Mi arriva una media di ottanta email indesiderate al giorno, e vorrei sapere per esempio chi abbia dato il mio recapito alla misteriosa Carlotta Foglino, addetta stampa dell'Associazione Direttori Risorse Umane. Vorrei sapere perché mi tempesta di email solo per farmi sapere che i fumatori tipo me, secondo un loro studio, dovrebbero avere lo stipendio decurtato per via delle pause sigaretta. Hanno fatto un calcolo dei minuti sottratti e beninteso, lo so, il futuro è segnato, ho un giovane fratello che mi ha mostrato il suo curriculum dove la dicitura «non fumatore» troneggia orgogliosa, sappiamo che anche in Europa, come negli Usa, il fumatore presto potrà essere licenziato o semplicemente non assunto. Ma aspettando tuttavia quel futuro maledetto, un favore personale: non ci facciano sentire anche improduttivi.

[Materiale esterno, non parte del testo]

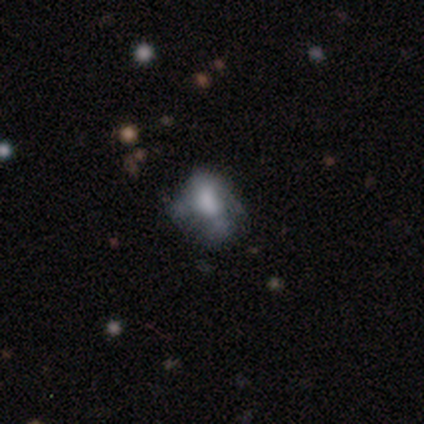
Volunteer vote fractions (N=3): Smooth or featured? smooth (67%)
How rounded? round (50%, tied with in between)
Merging? none (67%)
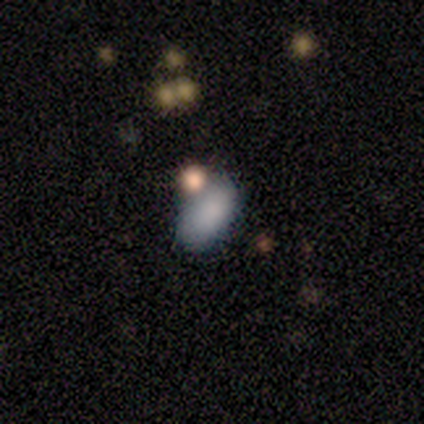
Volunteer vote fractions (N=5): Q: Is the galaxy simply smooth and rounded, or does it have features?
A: smooth — 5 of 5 (100%).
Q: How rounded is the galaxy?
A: in between — 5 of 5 (100%).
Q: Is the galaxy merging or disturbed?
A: none — 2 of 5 (40%).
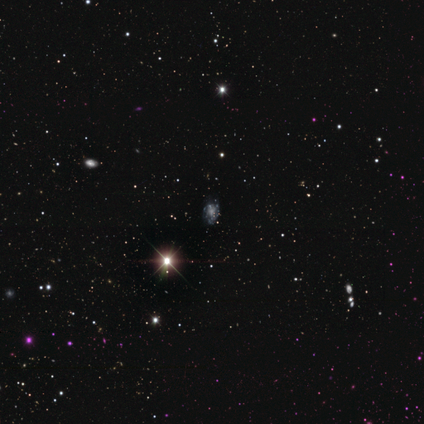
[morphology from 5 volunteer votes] Smooth or featured? featured or disk (60%)
Edge-on disk? no (100%)
Bar? no (67%)
Spiral arms? yes (67%)
Spiral winding? tight (100%)
Spiral arm count? can't tell (100%)
Bulge size? none (67%)
Merging? none (100%)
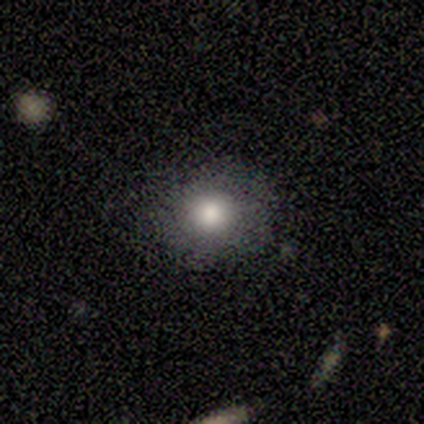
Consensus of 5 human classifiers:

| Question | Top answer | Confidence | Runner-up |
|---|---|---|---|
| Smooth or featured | smooth | 80% | star or artifact (20%) |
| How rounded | round | 100% | — |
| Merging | none | 100% | — |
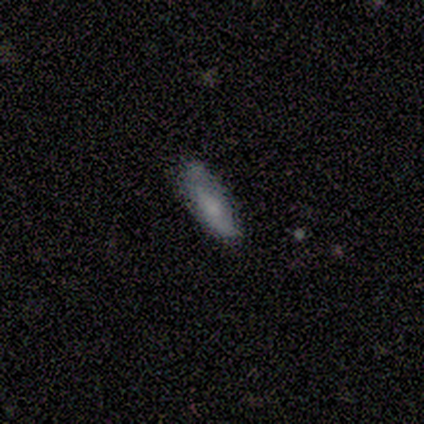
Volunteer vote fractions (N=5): Overall: smooth (60%; featured or disk 40%). How rounded: in between (67%; cigar-shaped 33%). Merging: none (100%).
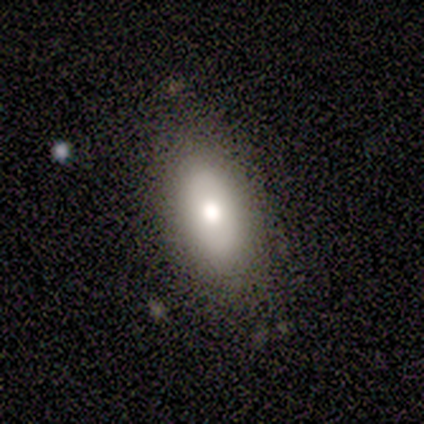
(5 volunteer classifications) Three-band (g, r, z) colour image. It shows a smooth galaxy with no disk features (40%, tied with featured or disk) that is in between round and cigar-shaped (100%). Merging: none (75%).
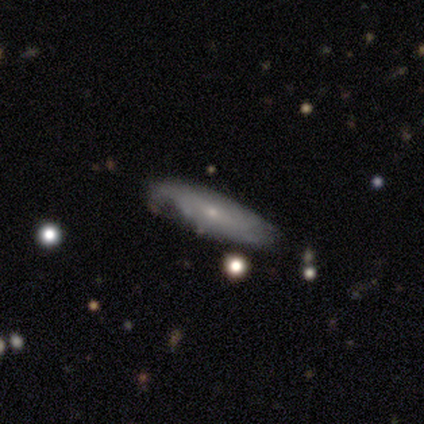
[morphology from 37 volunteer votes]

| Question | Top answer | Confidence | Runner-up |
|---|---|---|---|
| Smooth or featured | featured or disk | 54% | smooth (46%) |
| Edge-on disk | no | 75% | yes (25%) |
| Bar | no | 80% | weak (20%) |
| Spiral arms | yes | 67% | no (33%) |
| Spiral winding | tight | 40% | tied: medium (40%) |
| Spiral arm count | can't tell | 80% | 2 (10%) |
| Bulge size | small | 93% | moderate (7%) |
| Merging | none | 65% | minor disturbance (22%) |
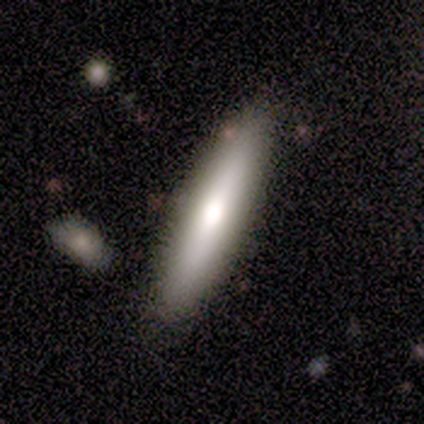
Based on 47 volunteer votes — smooth 72%, featured or disk 28%, star or artifact 0%. Down the decision tree: how rounded — cigar-shaped (74%); merging — none (87%).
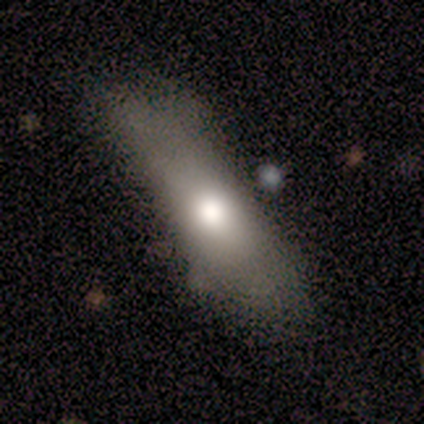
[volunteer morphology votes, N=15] smooth-or-featured: smooth: 73% | featured or disk: 20% | star or artifact: 7%
  how-rounded: cigar-shaped: 55% | in between: 45% | round: 0%
  merging: none: 43% | minor disturbance: 29% | major disturbance: 21% | merger: 7%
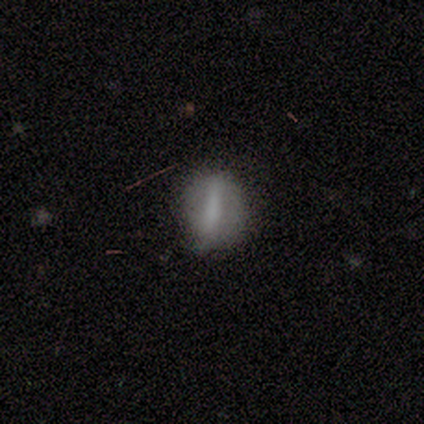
Smooth or featured?
  - featured or disk: 60% *
  - smooth: 40%
  - star or artifact: 0%
Edge-on disk?
  - no: 100% *
  - yes: 0%
Bar?
  - strong: 67% *
  - no: 33%
  - weak: 0%
Spiral arms?
  - no: 67% *
  - yes: 33%
Bulge size?
  - none: 67% *
  - small: 33%
  - dominant: 0%
  - large: 0%
  - moderate: 0%
Merging?
  - none: 80% *
  - minor disturbance: 20%
  - major disturbance: 0%
  - merger: 0%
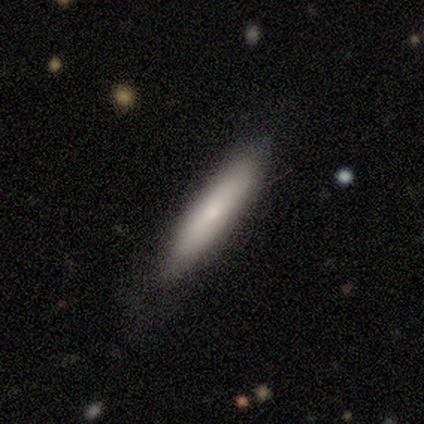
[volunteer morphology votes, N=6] A smooth galaxy with no disk features (67%) that is cigar-shaped (75%).

Vote fractions:
- Smooth or featured? smooth: 67% / featured or disk: 33% / star or artifact: 0%
- How rounded? cigar-shaped: 75% / in between: 25% / round: 0%
- Merging? none: 67% / minor disturbance: 33% / major disturbance: 0% / merger: 0%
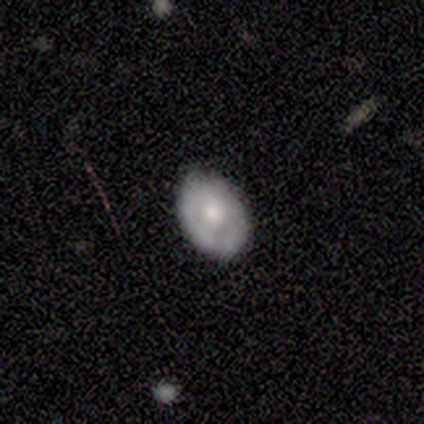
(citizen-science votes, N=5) A smooth galaxy with no disk features (80%) that is in between round and cigar-shaped (75%). Merging: none (100%).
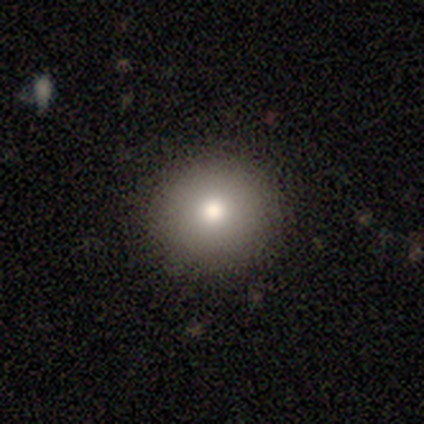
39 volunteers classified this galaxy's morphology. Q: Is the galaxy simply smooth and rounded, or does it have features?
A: smooth — 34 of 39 (87%).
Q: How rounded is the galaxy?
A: round — 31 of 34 (91%).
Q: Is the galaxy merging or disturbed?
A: none — 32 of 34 (94%).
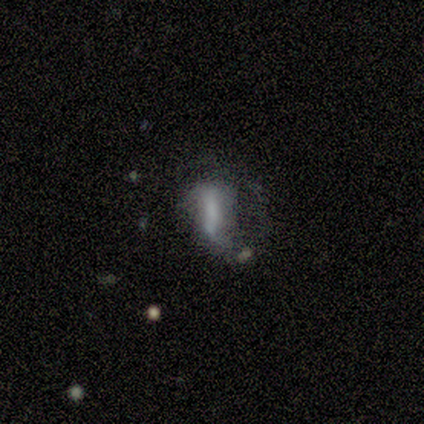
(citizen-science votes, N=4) Overall: smooth (50%; featured or disk 25%). How rounded: in between (50%, tied with cigar-shaped). Merging: none (33%, tied with major disturbance and merger).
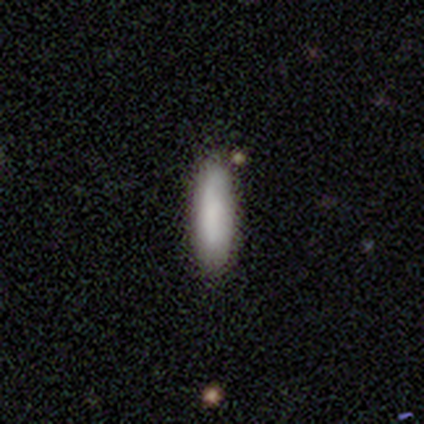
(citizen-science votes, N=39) Q: Smooth or featured?
A: smooth (92%); runner-up: featured or disk (5%)
Q: How rounded?
A: cigar-shaped (72%); runner-up: in between (28%)
Q: Merging?
A: none (74%); runner-up: minor disturbance (16%)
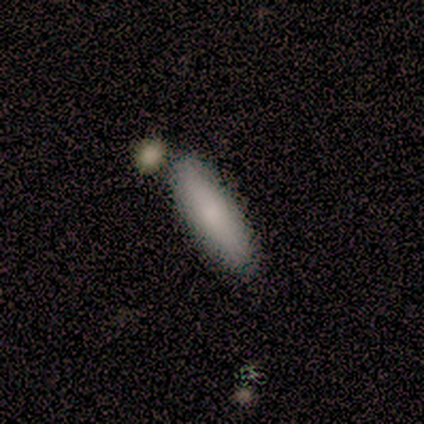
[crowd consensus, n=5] Volunteers were most divided on "how rounded" (2-way tie): in between: 50%, cigar-shaped: 50%, round: 0%. More confident: smooth or featured — smooth (80%); merging — none (80%).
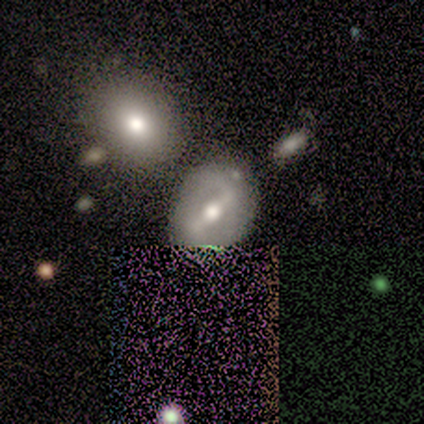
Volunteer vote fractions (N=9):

Si chiedano semmai, questi cronometristi della privacy, per quale ragione ben il 74 per cento delle aziende italiane (il dato è loro) abbia scelto viceversa una linea di comprensione verso i fumatori, si chiedano magari se la loro ricerchina, per caso, non sia solamente l'evoluzione fisiologica dei calcolini sulle telefonate private, sul tempo perso su internet, presto sul numero di minuti passati al cesso: c'è gente che ci passa ore, chiaro che poi il Pil è quello che è. Ma non la buttino via, la ricerchina, che torna sempre utile. In Giappone forse avrebbe successo. Sicuramente in Cina.